#### [Document]

□ □ □ □ □

I have many theories, most of which would morph this blog post into something either hardcore-rant-like (if it isn't already) or 25,000 words long, so I'll leave most of that for later posts. But my main idea is the lack of empathy and connection we have with our fellow peoples these days. This is obviously not a new idea. We hear it every day.  What's the cause? Facebook and social networking? Cell phones? The internet? Our culture of individualism ("Enough about me, what do YOU think about me?")? I'm sure it's all of these things plus eleventy-billion more. Aside of my parking lot example, I see this issue play out every.single.day in almost every setting. We don't see each other as the valuable, feeling, fragile beings that we ALL are. Tragic, really.

^Nice way to encourage kindness.

□ □ □ □ □

#### [What to produce]
Summarize the blog post in two sentences. The data come from another source.

#### [Information supplied]
□ □ □ □ □

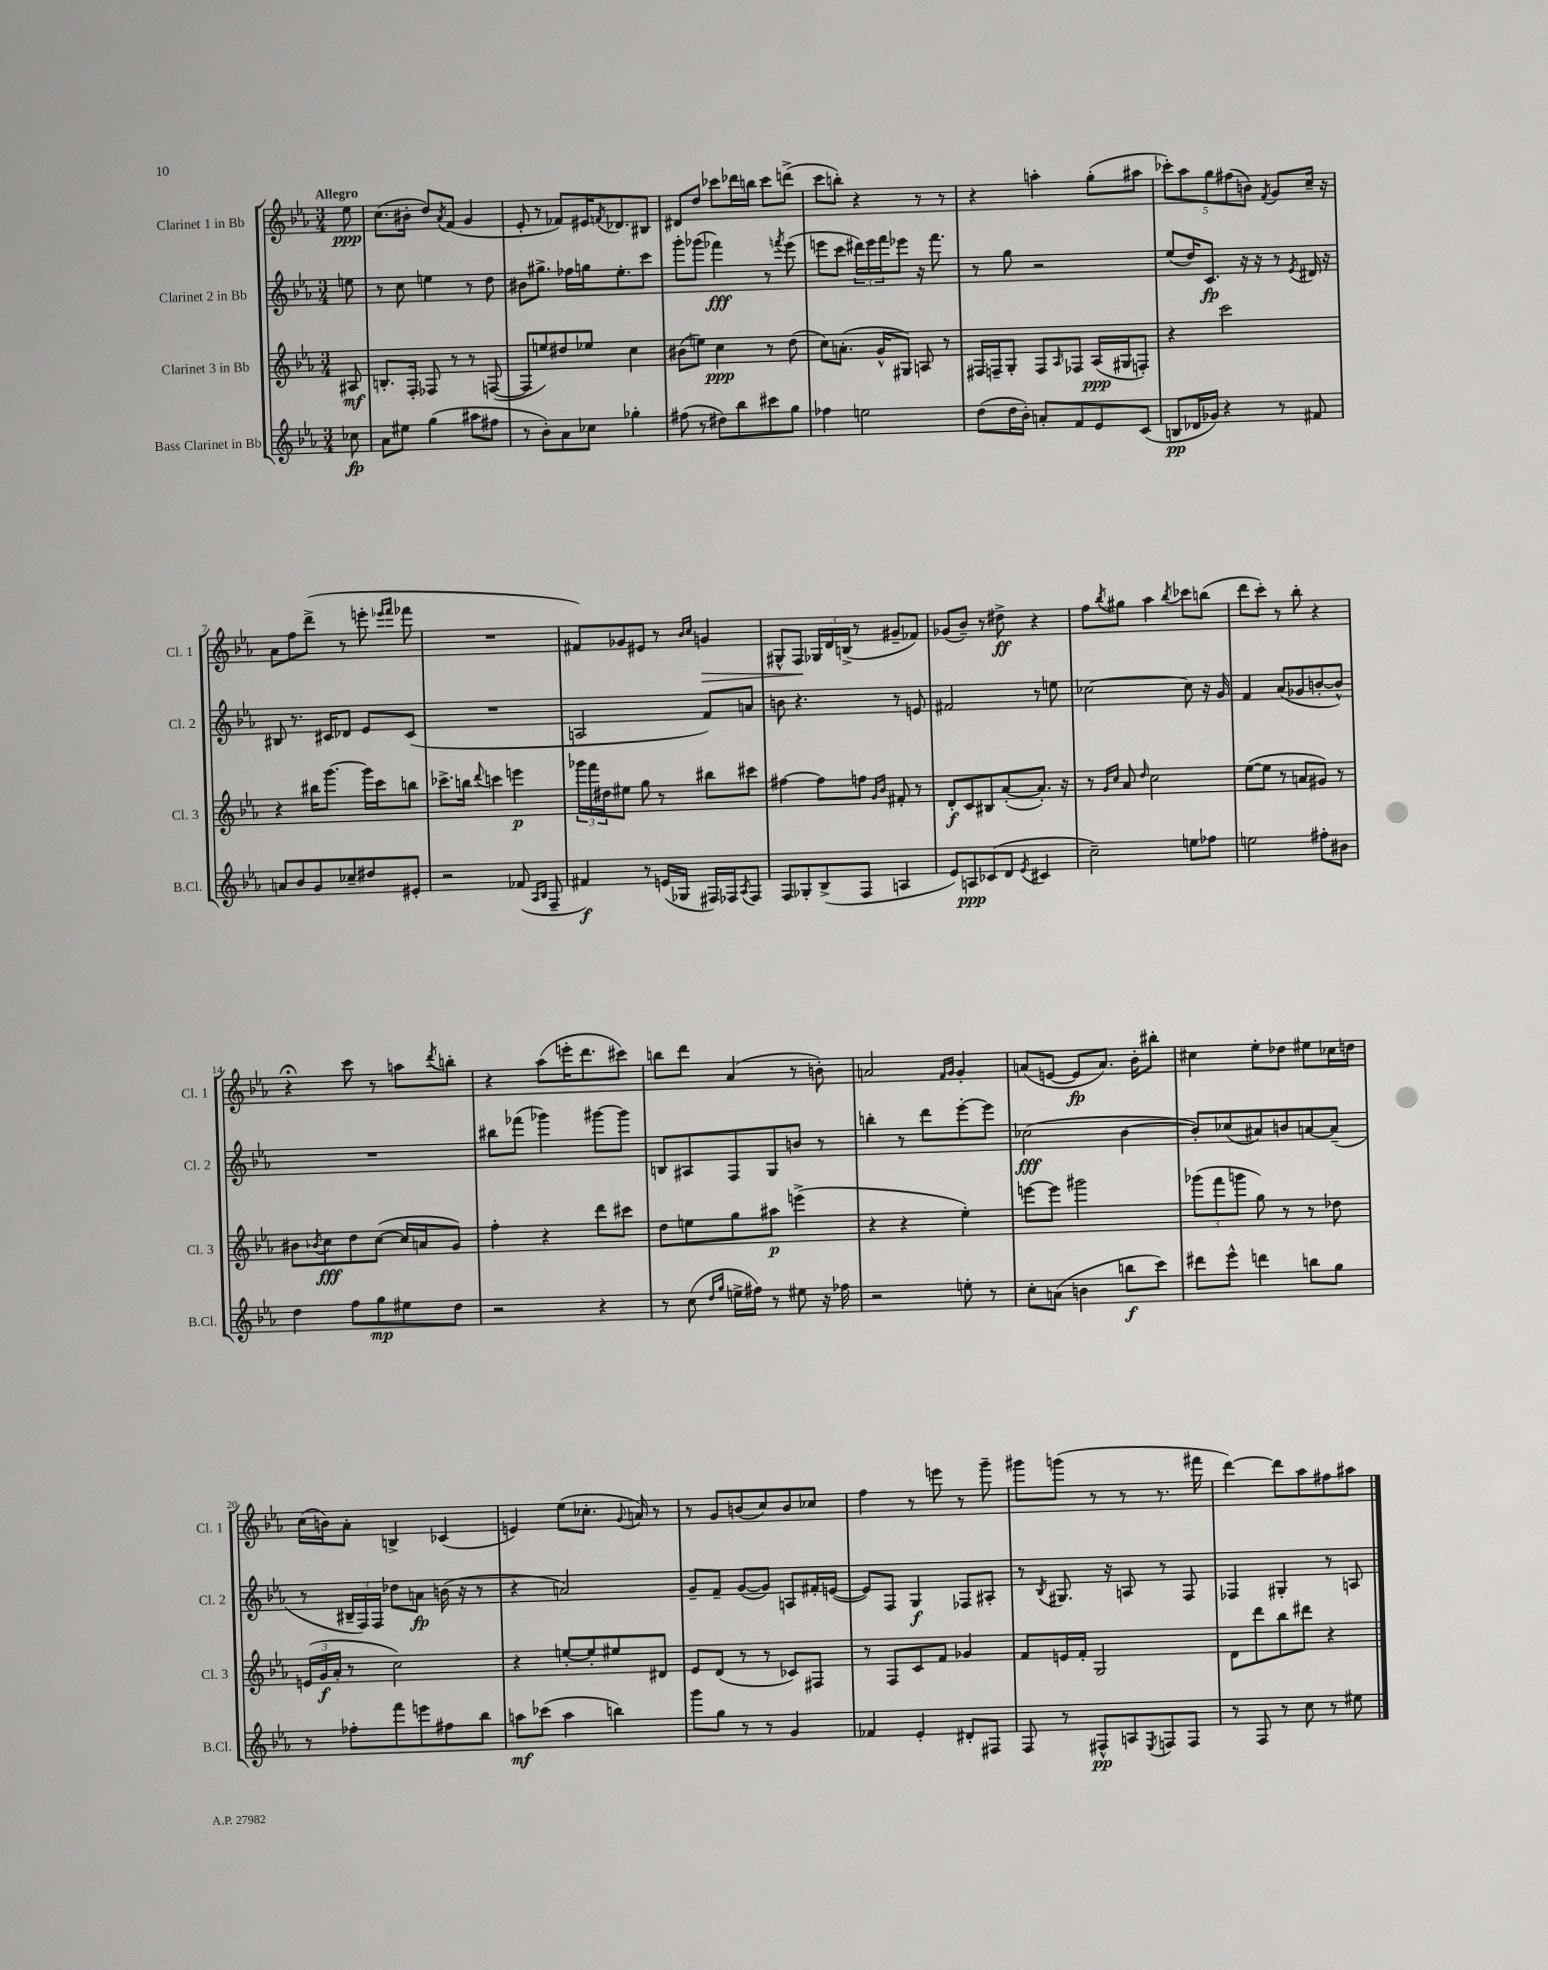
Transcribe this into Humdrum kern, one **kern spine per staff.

□ □ □ □ □

#### [Task answer]
The writer's main idea is that people today lack empathy and connection with one another, possibly because of social networking, cell phones, the internet, a culture of individualism, and much more. The writer sees this every day in almost every setting, with people failing to see each other as the valuable, feeling, fragile beings they all are.